«Il arrive qu’il y ait des aventures»

Par Sang-Sang Wu – Photographies de Pierre Vanneste 

Différents outils permettent d’organiser la vie en communauté. Dans tous les logements, de grands tableaux donnent une vue d’ensemble des tâches à accomplir sur une ou plusieurs semaines. On y voit qu’en ce lundi soir, la préparation du souper revient à Quentin qui a opté pour une soupe au potiron et une potée liégeoise à base de pommes de terre, de haricots verts et de lardons. Ses colocataires jouent aux commis de cuisine, sous l’œil amusé de Carol-Ann.

À quelques centaines de mètres de là, toujours dans le quartier des Bruyères, la préparation du souper est déjà bien avancée. Sarah, cheffe cuistote du jour, nous reçoit en tablier. Elle a mitonné un crumble salé au haché et aux légumes cuits à la vapeur. «C’est une recette que j’ai apprise au restaurant Le Pas du jour. Je l’ai bien aimée, alors je l’ai retenue et je la refais aujourd’hui», annonce-t-elle d’emblée. Avec Aude, Baptiste, Harold et Rudy – son compagnon –, la jeune femme habite quant à elle à la maison Ensemble depuis un peu plus d’un an. À part Harold et Rudy, ce sont tous d’anciens habitants de Béthanie – une maison communautaire qui a été reprise par l’asbl Horizons neufs en 2021 – et ont donc l’habitude de vivre ensemble.

Sarah et Rudy, la trentaine, se sont rencontrés à l’école. Cela fait donc déjà un petit temps qu’ils sont en couple. Mais pour le jeune homme, quitter le cocon familial reste un défi. Il a encore souvent besoin d’aller voir ses parents. D’où son absence ce soir. La jeune femme, elle, est plus indépendante. Sans doute que son passage par un logement de transition lui a permis de prendre son envol en douceur et d’atterrir ici plus sereinement. Un logement de transition ressemble à un SLS, mais on ne peut y rester que deux ans au maximum, histoire de mettre les bénéficiaires sur les rails de l’autonomie.
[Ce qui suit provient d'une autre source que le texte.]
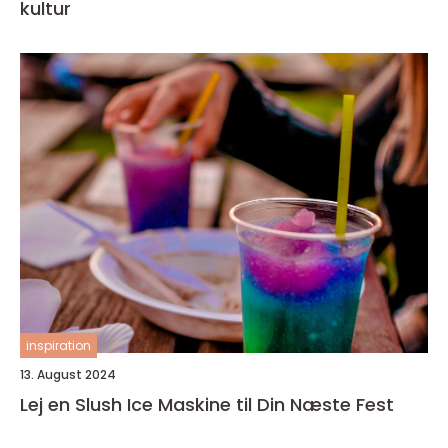
kultur
inspiration
13. August 2024
Lej en Slush Ice Maskine til Din Næste Fest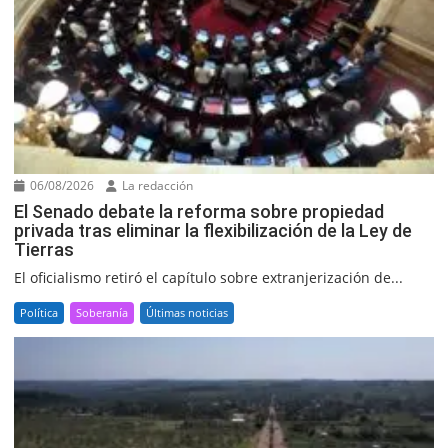
06/08/2026
La redacción
El Senado debate la reforma sobre propiedad
privada tras eliminar la flexibilización de la Ley de
Tierras
El oficialismo retiró el capítulo sobre extranjerización de...
Política
Soberanía
Últimas noticias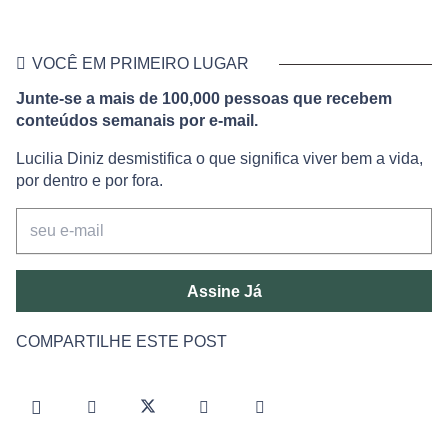
VOCÊ EM PRIMEIRO LUGAR
Junte-se a mais de 100,000 pessoas que recebem
conteúdos semanais por e-mail.
Lucilia Diniz desmistifica o que significa viver bem a vida,
por dentro e por fora.
Assine Já
COMPARTILHE ESTE POST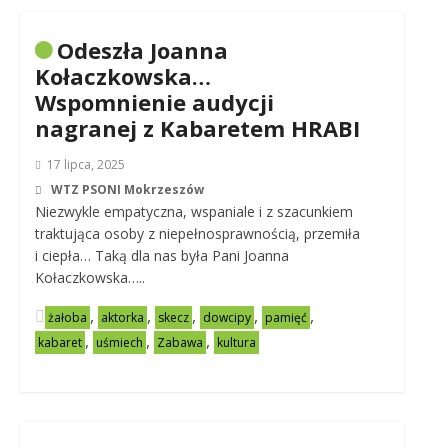
Odeszła Joanna
Kołaczkowska…
Wspomnienie audycji
nagranej z Kabaretem HRABI
17 lipca, 2025
WTZ PSONI Mokrzeszów
Niezwykle empatyczna, wspaniale i z szacunkiem
traktująca osoby z niepełnosprawnością, przemiła
i ciepła… Taką dla nas była Pani Joanna
Kołaczkowska…..
,
,
,
,
,
żałoba
aktorka
skecz
dowcipy
pamięć
,
,
,
kabaret
uśmiech
Zabawa
kultura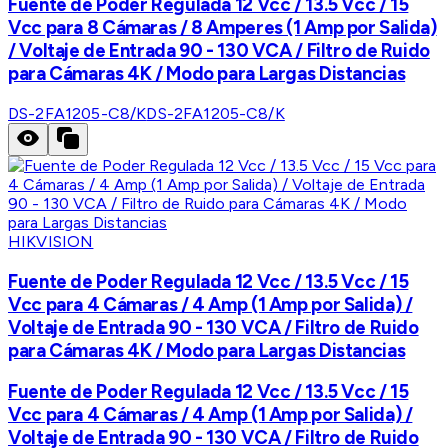
Fuente de Poder Regulada 12 Vcc / 13.5 Vcc / 15
Vcc para 8 Cámaras / 8 Amperes (1 Amp por Salida)
/ Voltaje de Entrada 90 - 130 VCA / Filtro de Ruido
para Cámaras 4K / Modo para Largas Distancias
DS-2FA1205-C8/K
DS-2FA1205-C8/K
HIKVISION
Fuente de Poder Regulada 12 Vcc / 13.5 Vcc / 15
Vcc para 4 Cámaras / 4 Amp (1 Amp por Salida) /
Voltaje de Entrada 90 - 130 VCA / Filtro de Ruido
para Cámaras 4K / Modo para Largas Distancias
Fuente de Poder Regulada 12 Vcc / 13.5 Vcc / 15
Vcc para 4 Cámaras / 4 Amp (1 Amp por Salida) /
Voltaje de Entrada 90 - 130 VCA / Filtro de Ruido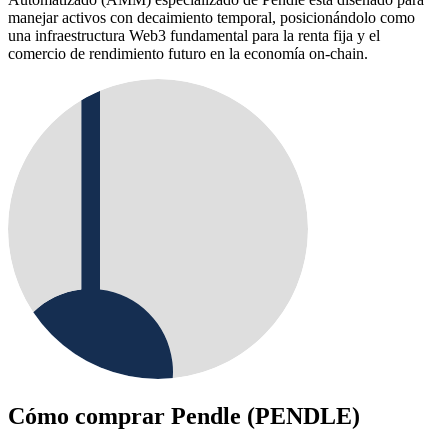
manejar activos con decaimiento temporal, posicionándolo como
una infraestructura Web3 fundamental para la renta fija y el
comercio de rendimiento futuro en la economía on-chain.
Cómo comprar
Pendle (PENDLE)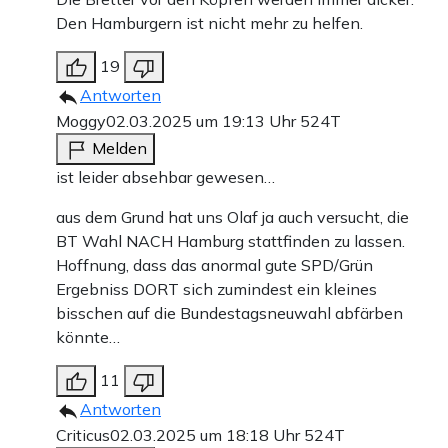
Den Hamburgern ist nicht mehr zu helfen.
19
Antworten
Moggy
02.03.2025 um 19:13 Uhr
524T
Melden
ist leider absehbar gewesen…
aus dem Grund hat uns Olaf ja auch versucht, die
BT Wahl NACH Hamburg stattfinden zu lassen.
Hoffnung, dass das anormal gute SPD/Grün
Ergebniss DORT sich zumindest ein kleines
bisschen auf die Bundestagsneuwahl abfärben
könnte…
11
Antworten
Criticus
02.03.2025 um 18:18 Uhr
524T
Sur les seize locataires du SLS, deux couples se sont formés. «Il arrive qu’il y ait des aventures, déclare Aurore Bemelmans. La notion de couple est très explicite pour certains. Pour d’autres, c’est juste se tenir la main, et faire un bisou, c’est faire l’amour. Chacun a sa chambre pour l’instant, mais notre positionnement est d’être ouverts à ce qu’ils veulent. On n’émet aucun jugement et on est là pour les accompagner au besoin. Des formations Evras [ndlr: travail d’éducation à la vie affective, relationnelle et sexuelle] ont été organisées pour permettre aux habitants – en couple ou pas – de poser leurs questions sur le sujet. Nous, on est trop proches d’eux pour parler de ça. Et puis, ces travailleurs spécialisés sont formés pour répondre à toutes les interrogations. Il y a clairement une demande.» Les séances d’information se font en groupe, mais aussi en couple, pour leur permettre de se livrer en profondeur et d’être respectés dans leur intimité.

À la Maison des Musiciens, c’est Félicien et Nicolas (28 et 30 ans) qui sont aujourd’hui amoureux. Il y a des hauts et des bas, comme dans toutes les relations. Mais d’ici peu, une nouvelle dynamique devrait s’installer, dans ce grand logement lumineux, avec l’arrivée d’un ou d’une quatrième nouvelle colocataire, en plus d’Alexis. «On a fait un test d’une nuit, d’une semaine et ensuite de trois mois», explique Nicolas. Chacun des trois candidats – dont les noms sont tenus secrets – ont passé ces phases de test. «On refait le point avec la cheffe de service, les collègues et les résidents, avant de prendre la décision finale, complète Gwendoline, éducatrice. On essaie de voir si ça peut marcher sur le long terme ou pas, et pourquoi. Mais c’est rarement arrivé: en général, l’entente est bonne et ils se plaisent bien ici. Évidemment, on sait aussi qu’avec certaines personnalités, ça ne collera pas.»